Senate Bill 2059, by Sen. Juan Hinojosa, was reported favorably to the Senate Committee on Education by the Subcommittee on Higher Education. The bill would add critical funding for nursing training programs to increase the number of nurses in the workforce and help retain current nurses.

Clinical Training Opportunities

SB 2059 would address the nursing workforce shortage by increasing and enhancing clinical training opportunities. It would support clinical grant funding for nursing training programs that will improve the state’s ability to train and retain more nurses by increasing the clinical training opportunities needed for schools to accept and graduate nursing students.

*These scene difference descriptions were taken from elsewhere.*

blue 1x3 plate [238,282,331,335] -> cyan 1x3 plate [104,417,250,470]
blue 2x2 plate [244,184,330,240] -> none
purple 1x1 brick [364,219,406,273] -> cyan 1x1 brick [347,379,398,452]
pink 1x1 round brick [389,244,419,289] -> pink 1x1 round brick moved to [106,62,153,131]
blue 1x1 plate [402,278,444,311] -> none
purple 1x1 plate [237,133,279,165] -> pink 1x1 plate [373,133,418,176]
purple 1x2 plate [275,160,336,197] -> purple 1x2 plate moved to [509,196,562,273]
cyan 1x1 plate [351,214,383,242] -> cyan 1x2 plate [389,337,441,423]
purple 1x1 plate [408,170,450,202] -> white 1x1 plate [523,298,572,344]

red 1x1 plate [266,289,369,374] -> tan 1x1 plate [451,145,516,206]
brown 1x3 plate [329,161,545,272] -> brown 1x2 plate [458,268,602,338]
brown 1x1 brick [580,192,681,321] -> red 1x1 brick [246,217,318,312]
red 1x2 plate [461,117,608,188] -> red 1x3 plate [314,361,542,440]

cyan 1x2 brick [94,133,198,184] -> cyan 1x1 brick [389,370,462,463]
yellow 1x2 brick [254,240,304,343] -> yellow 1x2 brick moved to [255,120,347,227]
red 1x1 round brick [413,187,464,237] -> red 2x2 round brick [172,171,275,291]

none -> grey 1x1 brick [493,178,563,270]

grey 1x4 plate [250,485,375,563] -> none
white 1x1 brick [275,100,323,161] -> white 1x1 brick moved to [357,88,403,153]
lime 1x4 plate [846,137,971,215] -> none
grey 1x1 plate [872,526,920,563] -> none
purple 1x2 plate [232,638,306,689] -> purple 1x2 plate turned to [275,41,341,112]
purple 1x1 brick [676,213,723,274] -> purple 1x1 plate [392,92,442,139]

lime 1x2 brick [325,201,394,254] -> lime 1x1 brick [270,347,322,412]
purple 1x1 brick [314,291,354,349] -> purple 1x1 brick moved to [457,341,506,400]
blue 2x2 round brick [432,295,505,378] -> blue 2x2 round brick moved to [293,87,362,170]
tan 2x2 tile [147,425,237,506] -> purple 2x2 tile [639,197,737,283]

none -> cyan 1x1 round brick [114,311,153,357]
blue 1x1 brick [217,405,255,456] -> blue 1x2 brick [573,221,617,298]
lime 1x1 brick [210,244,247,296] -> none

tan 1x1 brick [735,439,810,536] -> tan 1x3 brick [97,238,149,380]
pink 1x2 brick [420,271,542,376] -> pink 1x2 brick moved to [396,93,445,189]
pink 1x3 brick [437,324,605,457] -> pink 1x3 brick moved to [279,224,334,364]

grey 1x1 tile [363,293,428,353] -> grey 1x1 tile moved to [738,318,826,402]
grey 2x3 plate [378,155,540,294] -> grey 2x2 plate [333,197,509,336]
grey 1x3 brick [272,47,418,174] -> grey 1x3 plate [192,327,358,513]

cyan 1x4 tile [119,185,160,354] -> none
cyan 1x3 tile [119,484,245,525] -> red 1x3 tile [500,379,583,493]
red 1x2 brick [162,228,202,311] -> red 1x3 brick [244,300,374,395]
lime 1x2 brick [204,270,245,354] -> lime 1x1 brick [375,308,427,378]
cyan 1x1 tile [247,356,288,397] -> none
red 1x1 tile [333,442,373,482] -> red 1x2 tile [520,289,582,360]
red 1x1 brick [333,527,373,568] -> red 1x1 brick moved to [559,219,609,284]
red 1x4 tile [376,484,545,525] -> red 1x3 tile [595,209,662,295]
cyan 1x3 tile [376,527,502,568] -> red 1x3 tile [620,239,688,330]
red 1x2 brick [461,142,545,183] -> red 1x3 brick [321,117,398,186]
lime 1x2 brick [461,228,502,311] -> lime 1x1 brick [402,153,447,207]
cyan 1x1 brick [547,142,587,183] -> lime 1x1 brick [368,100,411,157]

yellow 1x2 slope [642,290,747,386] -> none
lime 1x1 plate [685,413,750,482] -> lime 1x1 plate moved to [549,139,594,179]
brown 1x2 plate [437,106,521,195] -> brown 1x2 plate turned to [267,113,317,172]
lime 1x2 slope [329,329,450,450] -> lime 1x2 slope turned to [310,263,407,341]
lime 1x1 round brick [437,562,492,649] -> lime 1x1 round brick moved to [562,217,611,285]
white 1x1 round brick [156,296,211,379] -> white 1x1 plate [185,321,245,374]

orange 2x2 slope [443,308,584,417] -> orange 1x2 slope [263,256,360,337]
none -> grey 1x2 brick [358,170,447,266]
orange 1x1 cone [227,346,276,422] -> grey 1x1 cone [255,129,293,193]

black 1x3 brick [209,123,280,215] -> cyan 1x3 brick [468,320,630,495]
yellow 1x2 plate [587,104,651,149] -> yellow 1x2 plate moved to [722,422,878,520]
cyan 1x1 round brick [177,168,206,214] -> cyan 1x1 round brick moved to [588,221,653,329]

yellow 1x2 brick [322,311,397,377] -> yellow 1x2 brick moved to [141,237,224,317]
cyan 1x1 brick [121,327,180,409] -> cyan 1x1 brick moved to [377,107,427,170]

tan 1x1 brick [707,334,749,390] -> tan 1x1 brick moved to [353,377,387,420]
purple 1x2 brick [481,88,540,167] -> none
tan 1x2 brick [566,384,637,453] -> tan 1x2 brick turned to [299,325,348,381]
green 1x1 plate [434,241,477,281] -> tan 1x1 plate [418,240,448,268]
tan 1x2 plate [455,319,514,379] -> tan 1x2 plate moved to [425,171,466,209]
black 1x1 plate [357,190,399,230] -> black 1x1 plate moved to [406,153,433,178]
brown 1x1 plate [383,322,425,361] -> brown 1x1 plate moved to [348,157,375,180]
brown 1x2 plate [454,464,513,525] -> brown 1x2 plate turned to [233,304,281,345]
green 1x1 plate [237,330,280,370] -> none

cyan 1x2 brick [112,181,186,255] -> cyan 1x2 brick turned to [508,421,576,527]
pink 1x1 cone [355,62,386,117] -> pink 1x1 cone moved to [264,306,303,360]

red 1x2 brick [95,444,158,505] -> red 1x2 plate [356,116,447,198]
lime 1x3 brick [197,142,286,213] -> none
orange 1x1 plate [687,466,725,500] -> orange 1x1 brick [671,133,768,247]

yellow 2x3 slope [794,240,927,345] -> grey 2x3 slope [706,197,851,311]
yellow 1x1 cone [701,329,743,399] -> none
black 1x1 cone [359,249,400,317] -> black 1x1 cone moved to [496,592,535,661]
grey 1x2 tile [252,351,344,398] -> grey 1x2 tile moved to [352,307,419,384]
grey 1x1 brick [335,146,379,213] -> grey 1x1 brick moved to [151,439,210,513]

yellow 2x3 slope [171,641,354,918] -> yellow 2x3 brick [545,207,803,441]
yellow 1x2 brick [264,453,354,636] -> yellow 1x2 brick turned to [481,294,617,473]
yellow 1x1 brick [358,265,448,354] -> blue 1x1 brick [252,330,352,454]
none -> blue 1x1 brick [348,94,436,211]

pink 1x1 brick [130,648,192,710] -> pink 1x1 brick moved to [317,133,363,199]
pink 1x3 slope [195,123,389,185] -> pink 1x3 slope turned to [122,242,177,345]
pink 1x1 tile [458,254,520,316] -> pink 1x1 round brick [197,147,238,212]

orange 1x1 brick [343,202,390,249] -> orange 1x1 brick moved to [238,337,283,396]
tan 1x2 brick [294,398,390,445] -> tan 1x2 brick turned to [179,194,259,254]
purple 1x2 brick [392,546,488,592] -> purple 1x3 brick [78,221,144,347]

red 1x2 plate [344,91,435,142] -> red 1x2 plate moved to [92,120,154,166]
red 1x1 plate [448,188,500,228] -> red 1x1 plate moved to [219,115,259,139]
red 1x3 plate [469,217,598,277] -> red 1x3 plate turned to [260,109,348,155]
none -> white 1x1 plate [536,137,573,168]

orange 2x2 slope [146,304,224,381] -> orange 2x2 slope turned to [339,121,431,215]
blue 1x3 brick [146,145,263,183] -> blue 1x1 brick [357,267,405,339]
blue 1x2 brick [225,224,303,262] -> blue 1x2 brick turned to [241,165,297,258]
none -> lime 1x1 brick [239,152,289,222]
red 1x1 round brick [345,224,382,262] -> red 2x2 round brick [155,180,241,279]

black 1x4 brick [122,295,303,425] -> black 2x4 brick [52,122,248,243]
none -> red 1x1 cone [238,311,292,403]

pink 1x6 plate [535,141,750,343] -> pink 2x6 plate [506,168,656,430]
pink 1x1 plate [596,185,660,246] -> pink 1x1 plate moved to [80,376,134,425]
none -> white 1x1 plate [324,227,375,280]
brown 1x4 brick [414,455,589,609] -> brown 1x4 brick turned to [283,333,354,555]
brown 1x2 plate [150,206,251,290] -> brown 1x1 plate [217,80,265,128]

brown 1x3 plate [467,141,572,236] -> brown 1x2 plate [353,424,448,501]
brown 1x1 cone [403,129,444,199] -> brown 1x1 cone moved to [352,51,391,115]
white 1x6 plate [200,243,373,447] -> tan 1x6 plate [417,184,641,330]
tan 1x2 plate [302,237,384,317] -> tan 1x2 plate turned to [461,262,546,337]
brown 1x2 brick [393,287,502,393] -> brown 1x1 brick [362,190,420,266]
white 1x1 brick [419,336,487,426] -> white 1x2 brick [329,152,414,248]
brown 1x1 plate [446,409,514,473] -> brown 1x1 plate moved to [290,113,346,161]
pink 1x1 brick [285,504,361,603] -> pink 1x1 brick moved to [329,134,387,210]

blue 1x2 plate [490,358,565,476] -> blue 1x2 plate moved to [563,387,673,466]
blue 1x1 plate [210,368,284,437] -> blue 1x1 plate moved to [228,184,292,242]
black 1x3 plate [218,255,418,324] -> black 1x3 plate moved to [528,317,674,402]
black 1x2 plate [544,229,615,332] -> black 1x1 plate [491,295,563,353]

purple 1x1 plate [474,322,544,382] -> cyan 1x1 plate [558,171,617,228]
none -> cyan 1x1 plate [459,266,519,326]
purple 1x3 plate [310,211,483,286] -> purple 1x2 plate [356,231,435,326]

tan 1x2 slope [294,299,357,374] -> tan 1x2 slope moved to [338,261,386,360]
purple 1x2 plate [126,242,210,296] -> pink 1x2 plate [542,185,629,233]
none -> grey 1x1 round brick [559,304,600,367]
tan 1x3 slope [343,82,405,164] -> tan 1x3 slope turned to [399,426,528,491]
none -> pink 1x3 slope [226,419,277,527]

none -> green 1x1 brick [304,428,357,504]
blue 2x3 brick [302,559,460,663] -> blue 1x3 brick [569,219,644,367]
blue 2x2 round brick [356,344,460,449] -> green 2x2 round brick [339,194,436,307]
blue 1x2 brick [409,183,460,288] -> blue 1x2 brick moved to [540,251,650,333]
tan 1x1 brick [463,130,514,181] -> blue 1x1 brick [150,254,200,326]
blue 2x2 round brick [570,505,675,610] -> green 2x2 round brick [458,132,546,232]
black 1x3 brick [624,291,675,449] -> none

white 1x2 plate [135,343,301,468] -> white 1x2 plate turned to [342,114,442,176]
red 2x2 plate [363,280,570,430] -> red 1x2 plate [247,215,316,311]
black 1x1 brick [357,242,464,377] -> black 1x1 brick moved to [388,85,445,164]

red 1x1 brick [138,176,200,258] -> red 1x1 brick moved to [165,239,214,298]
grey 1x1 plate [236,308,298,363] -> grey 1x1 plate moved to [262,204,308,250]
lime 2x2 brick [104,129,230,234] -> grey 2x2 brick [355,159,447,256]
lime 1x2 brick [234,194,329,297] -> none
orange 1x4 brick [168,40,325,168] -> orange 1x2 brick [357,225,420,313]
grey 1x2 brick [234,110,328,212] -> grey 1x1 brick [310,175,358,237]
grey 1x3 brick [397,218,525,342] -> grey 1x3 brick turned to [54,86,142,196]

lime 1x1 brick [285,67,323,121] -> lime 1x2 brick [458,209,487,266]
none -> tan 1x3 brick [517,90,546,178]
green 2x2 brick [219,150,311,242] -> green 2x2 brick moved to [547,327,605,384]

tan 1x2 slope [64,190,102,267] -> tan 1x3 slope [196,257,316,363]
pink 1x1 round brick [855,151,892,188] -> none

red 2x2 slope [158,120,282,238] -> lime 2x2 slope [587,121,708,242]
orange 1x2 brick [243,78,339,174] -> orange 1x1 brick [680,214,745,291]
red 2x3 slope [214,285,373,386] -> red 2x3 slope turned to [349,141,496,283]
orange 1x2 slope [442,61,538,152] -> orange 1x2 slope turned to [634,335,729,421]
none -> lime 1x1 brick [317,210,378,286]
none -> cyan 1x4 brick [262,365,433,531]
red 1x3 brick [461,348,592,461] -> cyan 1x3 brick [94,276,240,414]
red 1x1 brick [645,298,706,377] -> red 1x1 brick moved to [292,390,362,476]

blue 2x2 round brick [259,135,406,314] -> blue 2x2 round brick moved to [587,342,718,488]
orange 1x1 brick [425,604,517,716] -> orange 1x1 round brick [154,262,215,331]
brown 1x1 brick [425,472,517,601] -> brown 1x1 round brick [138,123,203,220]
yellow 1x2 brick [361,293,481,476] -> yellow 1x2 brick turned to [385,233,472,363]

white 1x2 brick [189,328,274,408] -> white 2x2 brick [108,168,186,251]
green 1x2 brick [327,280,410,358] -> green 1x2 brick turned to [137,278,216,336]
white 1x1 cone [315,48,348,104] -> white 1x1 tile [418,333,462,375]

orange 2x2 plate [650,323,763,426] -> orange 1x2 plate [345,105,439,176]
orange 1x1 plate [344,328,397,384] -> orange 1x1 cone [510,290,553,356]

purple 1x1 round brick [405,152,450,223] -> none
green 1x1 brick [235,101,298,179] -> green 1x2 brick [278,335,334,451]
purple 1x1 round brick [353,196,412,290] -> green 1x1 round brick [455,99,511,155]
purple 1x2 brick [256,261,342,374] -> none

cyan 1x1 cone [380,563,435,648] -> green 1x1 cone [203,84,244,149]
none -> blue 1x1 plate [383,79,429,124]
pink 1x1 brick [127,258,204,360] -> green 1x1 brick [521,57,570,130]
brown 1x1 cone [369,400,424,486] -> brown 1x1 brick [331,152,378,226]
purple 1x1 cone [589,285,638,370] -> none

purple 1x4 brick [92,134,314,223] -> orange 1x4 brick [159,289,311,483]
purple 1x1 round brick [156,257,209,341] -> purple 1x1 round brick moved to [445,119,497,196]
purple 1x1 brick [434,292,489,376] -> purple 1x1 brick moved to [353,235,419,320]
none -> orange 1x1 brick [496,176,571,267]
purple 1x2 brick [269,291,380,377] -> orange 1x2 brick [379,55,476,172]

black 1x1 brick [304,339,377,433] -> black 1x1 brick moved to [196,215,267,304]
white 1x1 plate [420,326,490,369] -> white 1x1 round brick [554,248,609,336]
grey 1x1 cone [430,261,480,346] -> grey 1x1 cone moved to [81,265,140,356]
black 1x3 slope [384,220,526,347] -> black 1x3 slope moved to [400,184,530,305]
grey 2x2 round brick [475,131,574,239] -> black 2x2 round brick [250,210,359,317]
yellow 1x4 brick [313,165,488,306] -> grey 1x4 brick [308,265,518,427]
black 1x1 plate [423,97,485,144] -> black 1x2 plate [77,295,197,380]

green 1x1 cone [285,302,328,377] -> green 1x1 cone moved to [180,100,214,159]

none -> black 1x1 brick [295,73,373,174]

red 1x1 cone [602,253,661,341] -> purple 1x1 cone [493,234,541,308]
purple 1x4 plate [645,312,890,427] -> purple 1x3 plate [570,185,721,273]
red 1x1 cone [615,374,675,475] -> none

Nursing students spend about one-third of their education learning clinical skills, and a lack of funding for this clinical training creates a bottleneck for nurses to enter the workforce.

“About a third of [nursing students’] time is in a clinical site, so if you can’t move them into clinical sites for the training they need in order to graduate and to be able to care for patients, you can’t graduate those nurses,” said Maureen Milligan, president and CEO, Teaching Hospitals of Texas in testimony before the Senate Subcommittee on Higher Education.

THOT Recommendations

SB2059 includes many of THOT’s recommended investments:

  • Fund preceptor pay differentials at clinical sites to increase the number of preceptors needed to expand clinical site capacity.
  • Create and fund nursing innovation and coordination grants for clinical sites, including hospitals and health systems, and increase funding for workplace violence prevention.
  • Create and fund clinical nurse faculty grant programs.